→ **Excerpted records**:
------

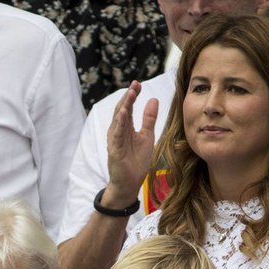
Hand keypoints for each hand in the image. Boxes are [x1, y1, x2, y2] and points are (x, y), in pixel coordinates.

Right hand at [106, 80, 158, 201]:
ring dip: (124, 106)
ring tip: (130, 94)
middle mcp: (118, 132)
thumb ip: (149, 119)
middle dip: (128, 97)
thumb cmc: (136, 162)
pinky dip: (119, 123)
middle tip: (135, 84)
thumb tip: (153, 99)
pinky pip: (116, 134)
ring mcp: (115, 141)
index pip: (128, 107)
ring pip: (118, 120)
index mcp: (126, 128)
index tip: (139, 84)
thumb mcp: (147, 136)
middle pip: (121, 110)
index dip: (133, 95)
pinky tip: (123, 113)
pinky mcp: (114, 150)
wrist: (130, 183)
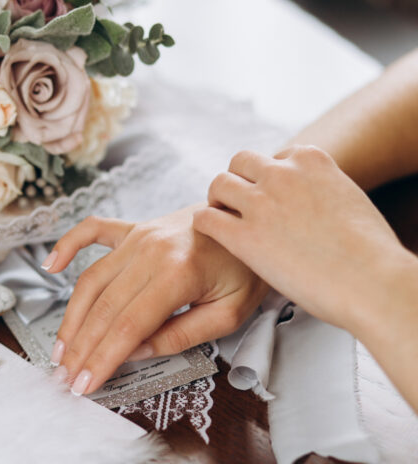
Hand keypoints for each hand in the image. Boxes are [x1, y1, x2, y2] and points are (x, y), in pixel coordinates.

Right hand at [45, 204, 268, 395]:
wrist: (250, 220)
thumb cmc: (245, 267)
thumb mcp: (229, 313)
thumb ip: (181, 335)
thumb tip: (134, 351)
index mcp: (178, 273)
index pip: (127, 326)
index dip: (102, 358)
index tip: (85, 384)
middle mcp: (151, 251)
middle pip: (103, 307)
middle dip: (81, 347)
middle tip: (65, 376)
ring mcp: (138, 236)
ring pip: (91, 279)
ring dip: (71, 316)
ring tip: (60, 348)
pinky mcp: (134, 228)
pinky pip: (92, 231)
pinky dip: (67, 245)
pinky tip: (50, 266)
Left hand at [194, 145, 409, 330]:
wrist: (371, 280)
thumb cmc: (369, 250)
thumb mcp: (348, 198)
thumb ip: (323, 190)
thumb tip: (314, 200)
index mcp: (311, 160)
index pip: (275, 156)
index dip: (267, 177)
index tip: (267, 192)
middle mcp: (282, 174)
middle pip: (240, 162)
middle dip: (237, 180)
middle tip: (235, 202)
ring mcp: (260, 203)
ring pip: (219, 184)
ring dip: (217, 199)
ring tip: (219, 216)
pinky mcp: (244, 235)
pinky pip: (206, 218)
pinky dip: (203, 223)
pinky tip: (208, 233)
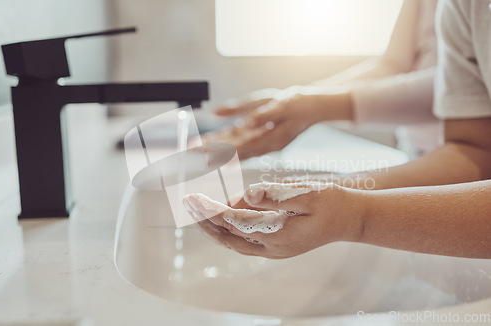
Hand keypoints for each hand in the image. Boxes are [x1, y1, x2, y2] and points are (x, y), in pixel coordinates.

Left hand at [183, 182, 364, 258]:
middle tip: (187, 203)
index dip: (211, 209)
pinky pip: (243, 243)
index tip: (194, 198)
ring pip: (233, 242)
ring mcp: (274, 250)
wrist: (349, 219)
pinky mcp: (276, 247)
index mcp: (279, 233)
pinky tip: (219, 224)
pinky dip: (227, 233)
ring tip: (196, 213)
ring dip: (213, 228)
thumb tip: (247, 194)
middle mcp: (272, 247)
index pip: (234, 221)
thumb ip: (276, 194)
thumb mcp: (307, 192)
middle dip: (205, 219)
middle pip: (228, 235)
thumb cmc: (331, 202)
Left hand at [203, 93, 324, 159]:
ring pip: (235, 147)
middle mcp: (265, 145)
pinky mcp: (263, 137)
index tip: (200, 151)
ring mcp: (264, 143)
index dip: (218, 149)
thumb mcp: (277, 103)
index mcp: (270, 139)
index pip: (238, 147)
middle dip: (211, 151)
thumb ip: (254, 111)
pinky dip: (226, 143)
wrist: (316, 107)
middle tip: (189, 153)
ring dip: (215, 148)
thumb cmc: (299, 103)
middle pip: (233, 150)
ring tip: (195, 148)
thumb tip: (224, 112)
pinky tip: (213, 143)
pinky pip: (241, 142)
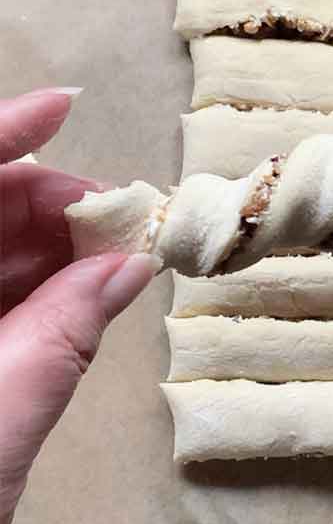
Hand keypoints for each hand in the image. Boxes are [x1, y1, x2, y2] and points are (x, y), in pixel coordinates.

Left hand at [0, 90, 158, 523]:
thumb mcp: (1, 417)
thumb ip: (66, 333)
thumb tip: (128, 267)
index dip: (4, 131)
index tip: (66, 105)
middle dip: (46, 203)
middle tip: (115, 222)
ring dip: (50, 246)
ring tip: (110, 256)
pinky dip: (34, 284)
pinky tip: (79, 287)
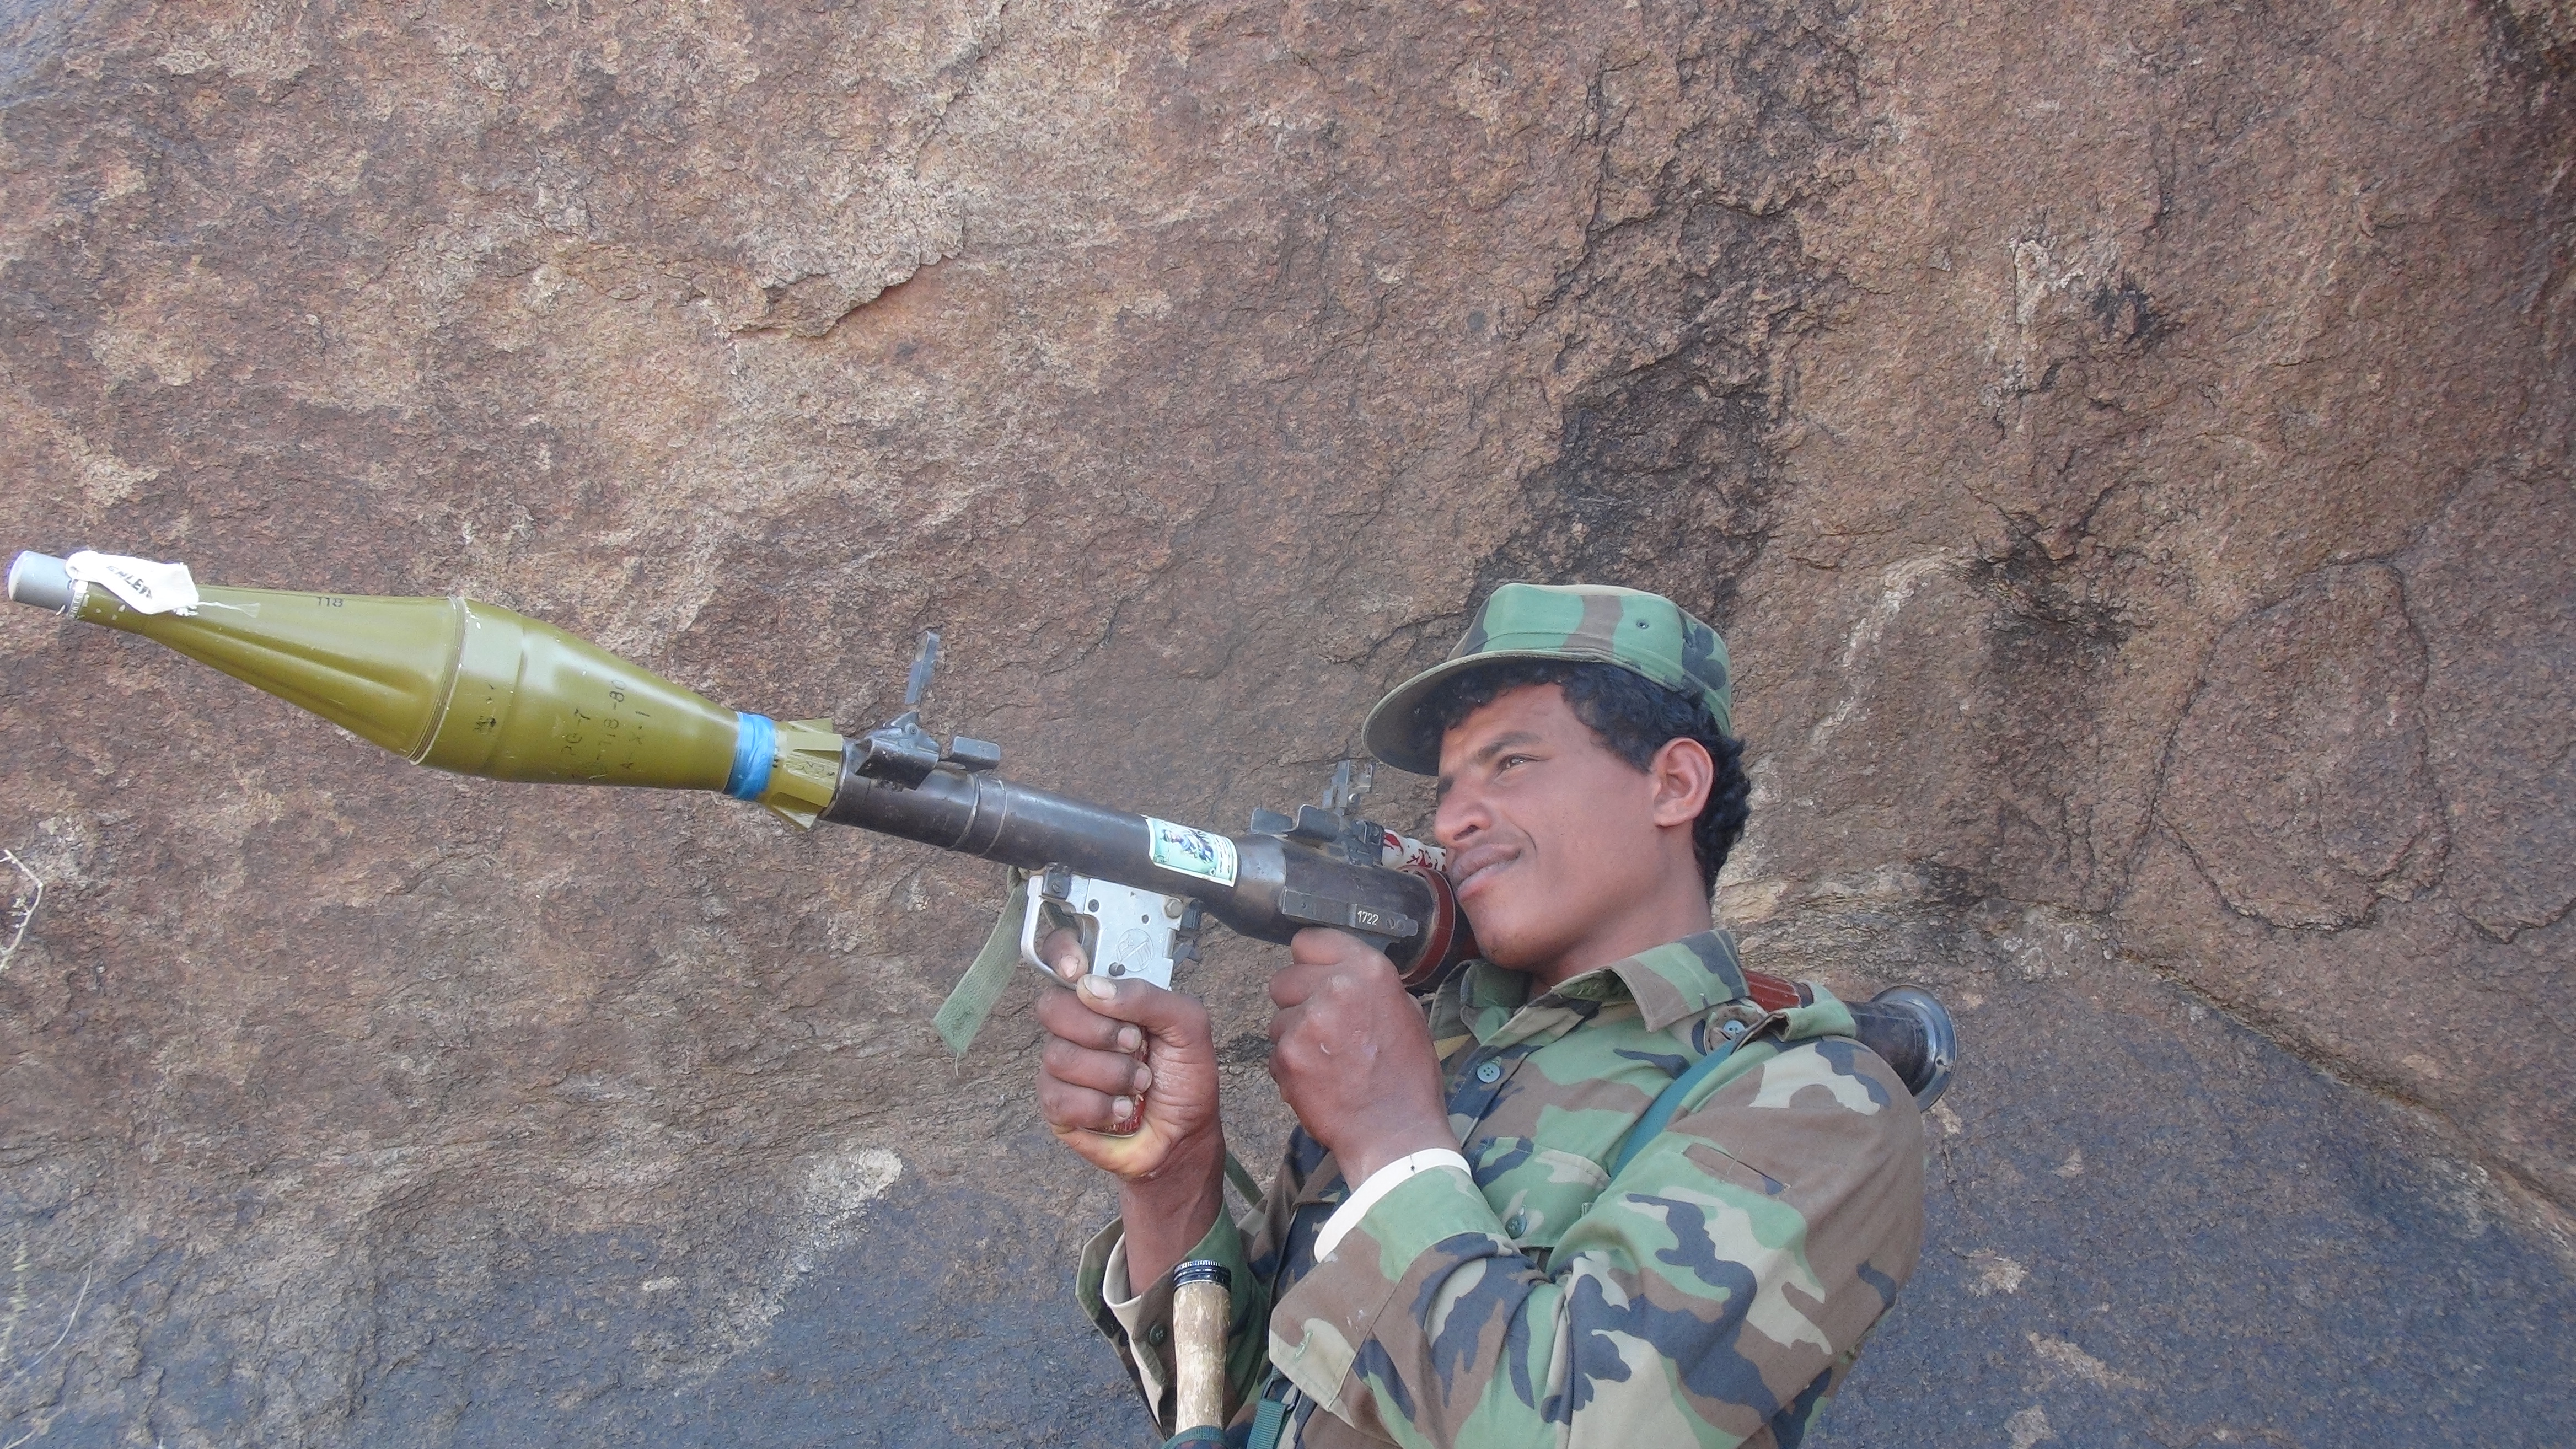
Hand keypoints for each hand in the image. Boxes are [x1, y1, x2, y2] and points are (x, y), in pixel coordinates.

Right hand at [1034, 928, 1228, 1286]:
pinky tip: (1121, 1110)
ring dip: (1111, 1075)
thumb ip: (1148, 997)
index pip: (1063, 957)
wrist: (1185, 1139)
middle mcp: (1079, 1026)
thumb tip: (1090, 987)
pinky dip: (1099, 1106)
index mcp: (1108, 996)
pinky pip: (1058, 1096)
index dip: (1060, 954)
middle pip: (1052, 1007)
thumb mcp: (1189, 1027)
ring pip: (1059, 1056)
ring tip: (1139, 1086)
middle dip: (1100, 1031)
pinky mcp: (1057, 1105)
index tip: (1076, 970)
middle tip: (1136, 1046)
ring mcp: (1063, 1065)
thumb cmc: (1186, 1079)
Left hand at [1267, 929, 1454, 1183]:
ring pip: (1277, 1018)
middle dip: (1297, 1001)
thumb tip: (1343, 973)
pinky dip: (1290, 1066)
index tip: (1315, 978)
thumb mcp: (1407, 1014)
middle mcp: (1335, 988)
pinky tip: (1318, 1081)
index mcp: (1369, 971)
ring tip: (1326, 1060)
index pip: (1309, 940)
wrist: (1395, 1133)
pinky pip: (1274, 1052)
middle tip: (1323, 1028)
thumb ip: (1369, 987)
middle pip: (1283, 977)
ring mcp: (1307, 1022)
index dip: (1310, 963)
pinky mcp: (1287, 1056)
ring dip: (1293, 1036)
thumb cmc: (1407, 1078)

------

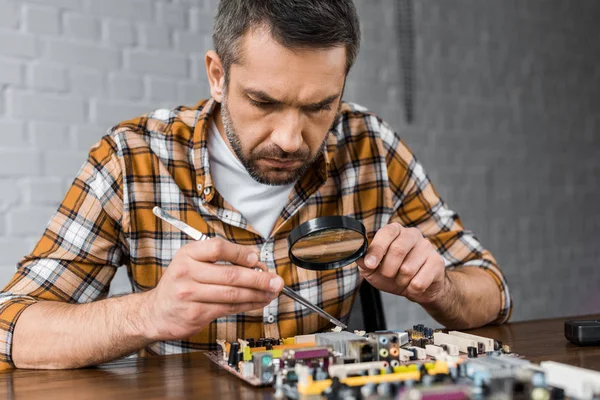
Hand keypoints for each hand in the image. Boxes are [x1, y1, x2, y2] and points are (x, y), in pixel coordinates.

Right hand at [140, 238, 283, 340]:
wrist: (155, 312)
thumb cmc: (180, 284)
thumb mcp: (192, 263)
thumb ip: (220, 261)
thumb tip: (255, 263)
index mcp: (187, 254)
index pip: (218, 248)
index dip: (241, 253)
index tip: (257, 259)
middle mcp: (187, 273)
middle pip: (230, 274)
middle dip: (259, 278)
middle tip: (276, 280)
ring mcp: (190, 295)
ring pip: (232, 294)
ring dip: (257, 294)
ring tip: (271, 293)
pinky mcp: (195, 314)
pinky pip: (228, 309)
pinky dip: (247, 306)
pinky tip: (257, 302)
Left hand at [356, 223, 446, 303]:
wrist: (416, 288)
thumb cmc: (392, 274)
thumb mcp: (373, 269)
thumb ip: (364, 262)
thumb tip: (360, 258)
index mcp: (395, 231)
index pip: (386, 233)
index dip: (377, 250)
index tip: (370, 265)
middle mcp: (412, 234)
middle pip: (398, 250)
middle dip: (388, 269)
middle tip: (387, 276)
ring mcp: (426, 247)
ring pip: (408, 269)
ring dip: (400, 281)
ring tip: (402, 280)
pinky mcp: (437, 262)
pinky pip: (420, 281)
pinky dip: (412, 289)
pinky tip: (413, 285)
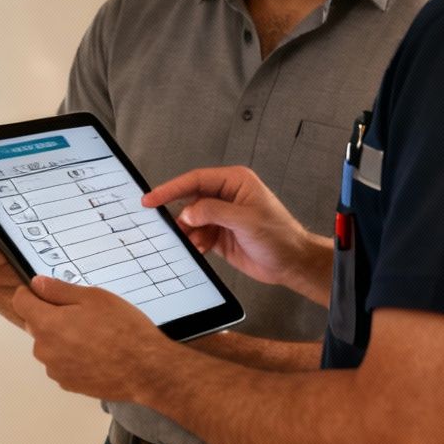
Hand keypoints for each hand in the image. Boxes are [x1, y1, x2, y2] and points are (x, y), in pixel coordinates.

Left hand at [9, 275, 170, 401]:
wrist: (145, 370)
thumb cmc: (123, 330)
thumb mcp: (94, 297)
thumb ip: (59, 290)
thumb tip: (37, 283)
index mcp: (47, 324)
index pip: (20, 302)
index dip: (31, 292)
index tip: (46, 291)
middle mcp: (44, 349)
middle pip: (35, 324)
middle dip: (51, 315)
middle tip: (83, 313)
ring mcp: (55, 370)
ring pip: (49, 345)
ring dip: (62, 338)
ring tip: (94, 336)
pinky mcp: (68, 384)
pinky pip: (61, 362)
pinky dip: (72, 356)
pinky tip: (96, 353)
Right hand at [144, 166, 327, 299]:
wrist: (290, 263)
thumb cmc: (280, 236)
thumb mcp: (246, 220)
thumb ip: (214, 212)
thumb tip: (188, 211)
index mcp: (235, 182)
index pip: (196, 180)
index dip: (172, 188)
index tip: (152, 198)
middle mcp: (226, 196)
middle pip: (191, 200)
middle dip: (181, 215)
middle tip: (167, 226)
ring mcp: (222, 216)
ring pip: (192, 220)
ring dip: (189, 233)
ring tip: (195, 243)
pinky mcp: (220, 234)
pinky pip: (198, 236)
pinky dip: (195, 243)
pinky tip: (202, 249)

------

→ **Task requirements**:
Whenever a line above contains "wrist", copy that line.

→ **Reply**:
wrist: (130, 183)
wrist: (250, 220)
wrist: (371, 280)
wrist: (349, 219)
wrist: (316, 107)
wrist: (1185, 1139)
wrist: (1395, 1133)
wrist: (155, 312)
wrist: (416, 288)
wrist: (145, 370)
wrist: (290, 263)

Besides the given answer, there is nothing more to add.